+++ Study text
## Import libraries

In [56]:
import pdfplumber
import pandas as pd
import re
import glob

## Functions to extract ingredients, portions and units

In [57]:
def extract_quantities_units_corrected(line):
    # This pattern is for a quantity that may be followed by a unit (e.g., "15 4 OZ" or "100 3 oz")
    pattern_with_count_or_pack_size = r'(.+?)\s+(\d+)\s+(\d+\.?\d*\s*[a-zA-Z]+)$'
    
    match = re.search(pattern_with_count_or_pack_size, line)
    if match:
        ingredient_name = match.group(1).strip()
        quantity_and_unit_1 = match.group(2).strip()  # The count or pack size
        quantity_and_unit_2 = match.group(3).strip()  # The actual quantity and unit
        return match.group(2), match.group(3)
    
    # If the pattern is not matched, try to match other patterns like PATTERN 2 and PATTERN 3
    # Define regex patterns for PATTERN 2 and PATTERN 3 with correct capturing groups
    pattern_2 = r'(\d+\.\d+)\s(\d+\s[a-zA-Z]+)\s([a-zA-Z]+)'
    pattern_3 = r'(\d+\.\d+)\s(\d+\s[a-zA-Z]+)'

    # Check for PATTERN 2
    matches = re.search(pattern_2, line)
    if matches:
        return matches.group(1), matches.group(2) + ' ' + matches.group(3)
    
    # Check for PATTERN 3
    matches = re.search(pattern_3, line)
    if matches:
        return matches.group(1), matches.group(2)
++++++
+++ Material provided
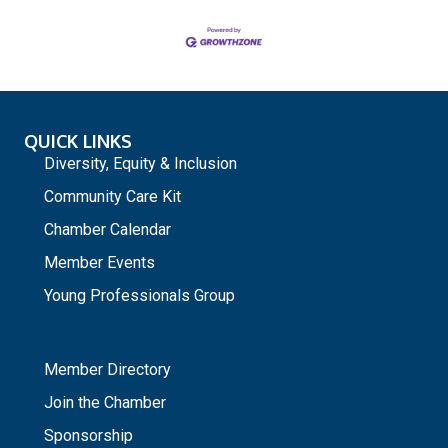
QUICK LINKS
Diversity, Equity & Inclusion
Community Care Kit
Chamber Calendar
Member Events
Young Professionals Group
_
Member Directory
Join the Chamber
Sponsorship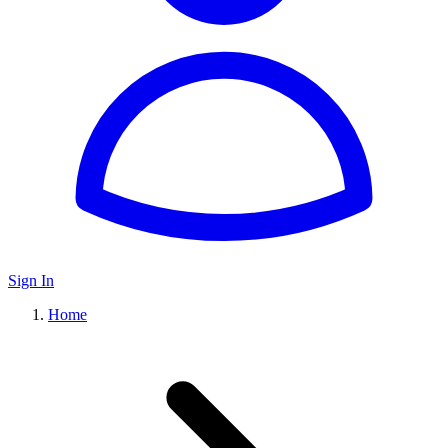
Sign In
Home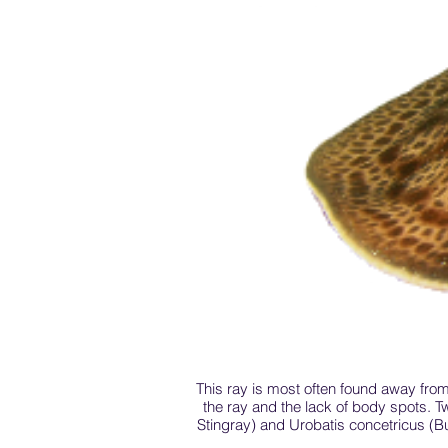
This ray is most often found away from
the ray and the lack of body spots. T
Stingray) and Urobatis concetricus (Bu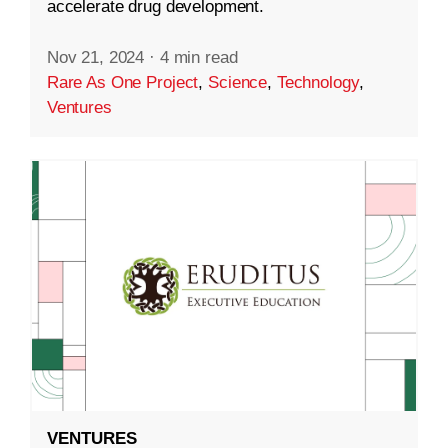
accelerate drug development.
Nov 21, 2024
·
4 min read
Rare As One Project
,
Science
,
Technology
,
Ventures
VENTURES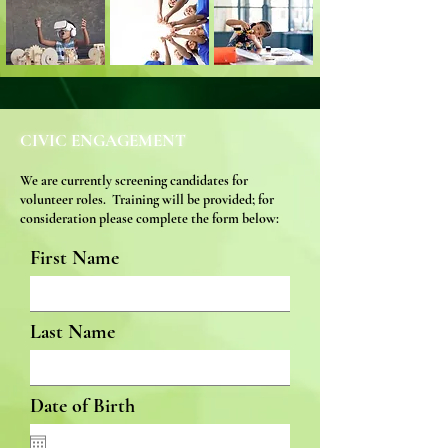
CIVIC ENGAGEMENT
We are currently screening candidates f
or
volunteer roles. Training will be pr
ovided; for
consideration
please complete the form below:
First Name
Last Name
Date of Birth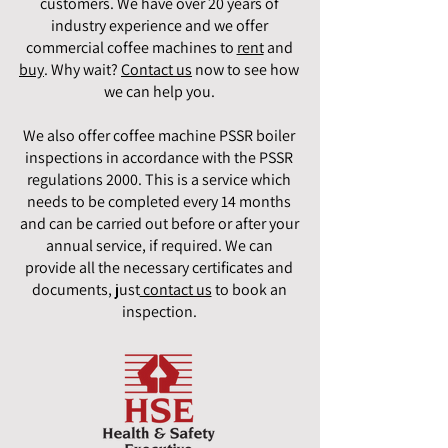
customers. We have over 20 years of
industry experience and we offer
commercial coffee machines to
rent
and
buy
. Why wait?
Contact us
now to see how
we can help you.
We also offer coffee machine PSSR boiler
inspections in accordance with the PSSR
regulations 2000. This is a service which
needs to be completed every 14 months
and can be carried out before or after your
annual service, if required. We can
provide all the necessary certificates and
documents, just
contact us
to book an
inspection.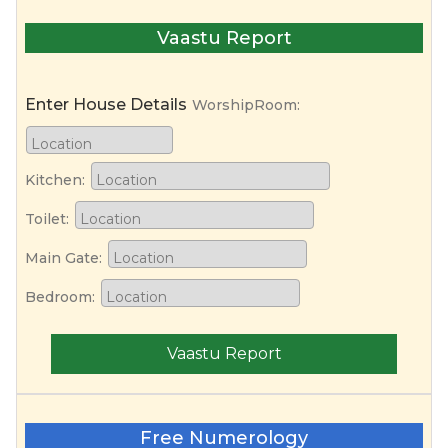
Vaastu Report
Enter House Details
WorshipRoom:
Kitchen:
Toilet:
Main Gate:
Bedroom:
Vaastu Report
Free Numerology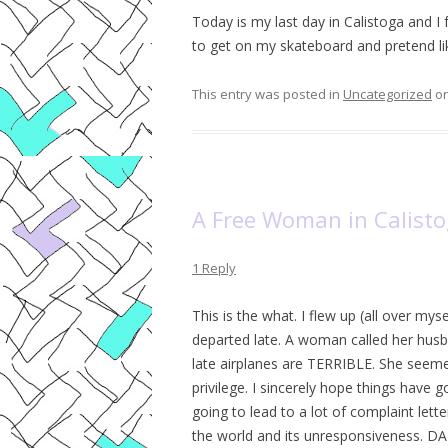
Today is my last day in Calistoga and I 
to get on my skateboard and pretend like
This entry was posted in
Uncategorized
o
A Free Woman in Calist
1 Reply
This is the what. I flew up (all over mys
departed late. A woman called her hus
late airplanes are TERRIBLE. She seeme
privilege. I sincerely hope things have g
going to lead to a lot of complaint let
the world and its unresponsiveness. DA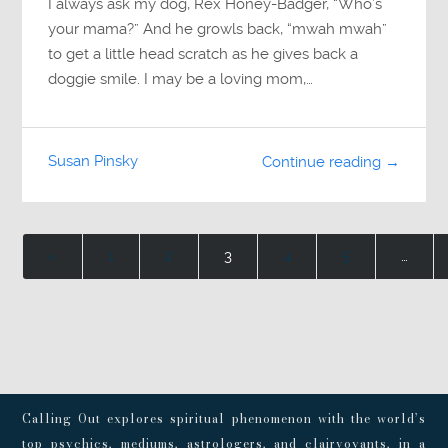
I always ask my dog, Rex Honey-Badger, “Who’s
your mama?” And he growls back, “mwah mwah”
to get a little head scratch as he gives back a
doggie smile. I may be a loving mom,…
Susan Pinsky
Continue reading →
«
1
2
3
4
5
…
Calling Out explores spiritual phenomenon with the world’s
top psychics, mediums, astrologers, and clairvoyants, in a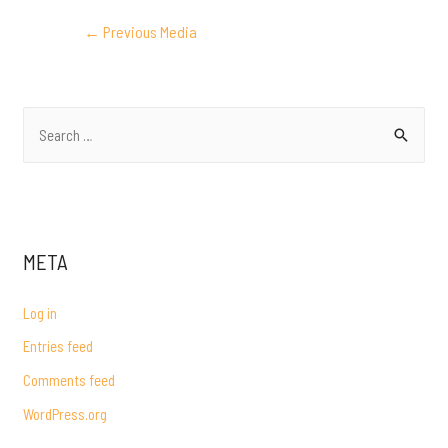
POST
←
Previous Media
NAVIGATION
S
e
a
r
c
META
h
f
Log in
o
Entries feed
r
Comments feed
:
WordPress.org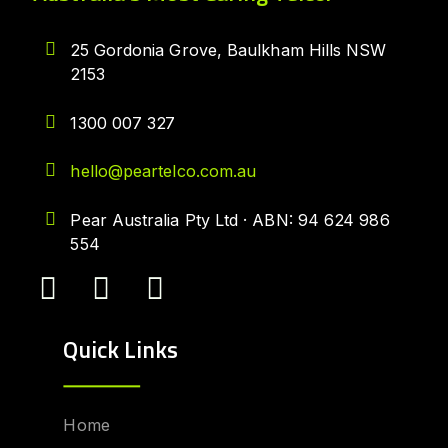
25 Gordonia Grove, Baulkham Hills NSW
2153
1300 007 327
hello@peartelco.com.au
Pear Australia Pty Ltd · ABN: 94 624 986
554
Quick Links
Home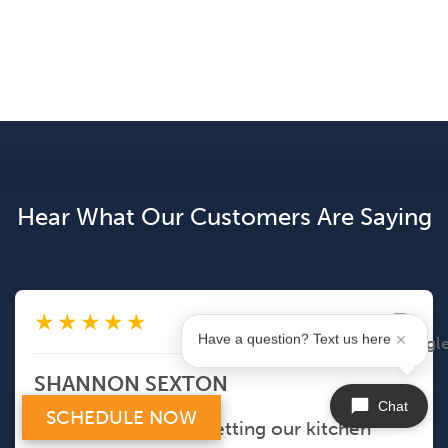
Hear What Our Customers Are Saying
★
★
★
★
★
May 5, 2026
Have a question? Text us here
SHANNON SEXTON
Chat
SCHEDULE NOW
Eric did a great job getting our kitchen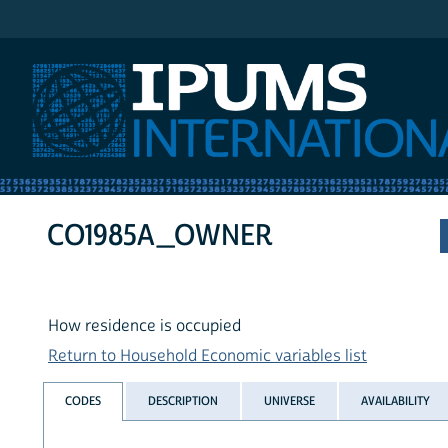
IPUMS International
CO1985A_OWNER
How residence is occupied
Return to Household Economic variables list
CODES
DESCRIPTION
UNIVERSE
AVAILABILITY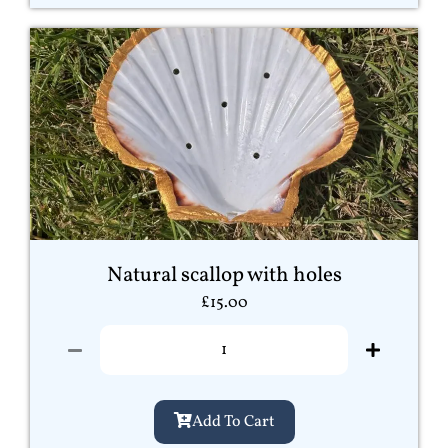
Natural scallop with holes
£
15.00
Add To Cart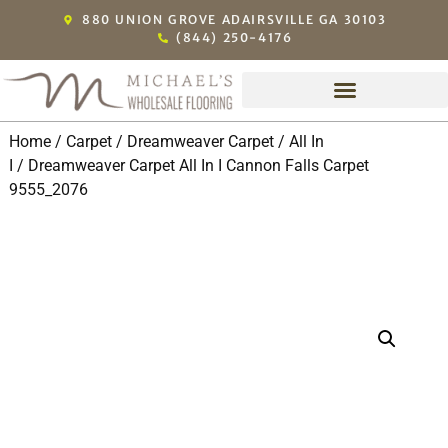
880 UNION GROVE ADAIRSVILLE GA 30103
(844) 250-4176
Home
/
Carpet
/
Dreamweaver Carpet
/
All In
I
/ Dreamweaver Carpet All In I Cannon Falls Carpet
9555_2076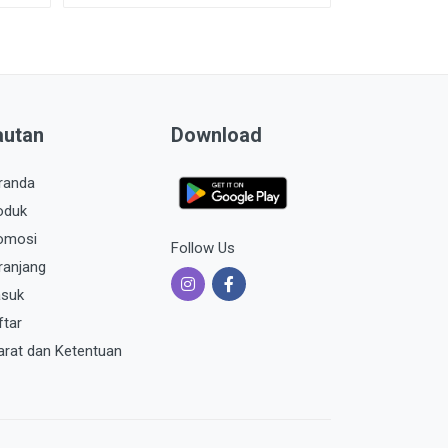
autan
Download
randa
oduk
omosi
Follow Us
ranjang
suk
ftar
arat dan Ketentuan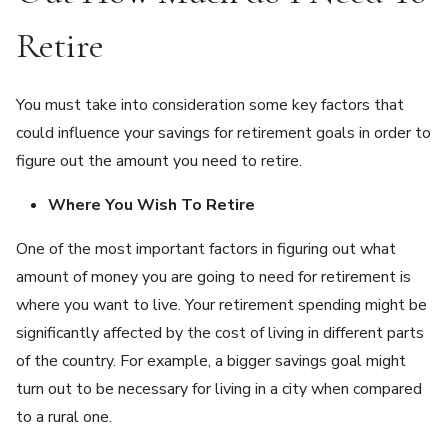
Retire
You must take into consideration some key factors that
could influence your savings for retirement goals in order to
figure out the amount you need to retire.
Where You Wish To Retire
One of the most important factors in figuring out what
amount of money you are going to need for retirement is
where you want to live. Your retirement spending might be
significantly affected by the cost of living in different parts
of the country. For example, a bigger savings goal might
turn out to be necessary for living in a city when compared
to a rural one.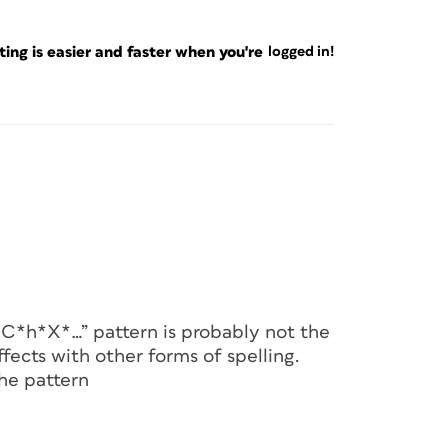
ng is easier and faster when you're
logged in!
H*C*h*X*…” pattern is probably not the
ects with other forms of spelling.
he pattern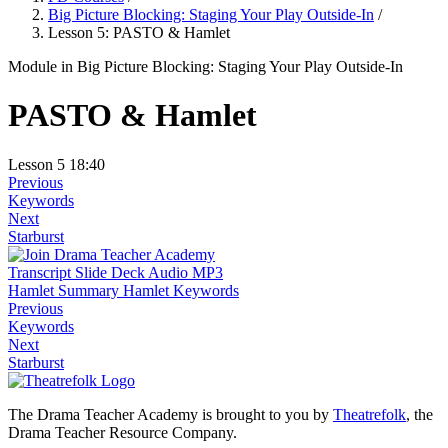
Big Picture Blocking: Staging Your Play Outside-In
/
Lesson 5: PASTO & Hamlet
Module
in Big Picture Blocking: Staging Your Play Outside-In
PASTO & Hamlet
Lesson 5
18:40
Previous
Keywords
Next
Starburst
Transcript
Slide Deck
Audio MP3
Hamlet Summary
Hamlet Keywords
Previous
Keywords
Next
Starburst
The Drama Teacher Academy is brought to you by
Theatrefolk
, the
Drama Teacher Resource Company.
++++++
* [Problem description] Which four libraries are imported at the start of the ingredient-extraction code?

* [Exercise solution] pdfplumber, pandas (as pd), re, and glob.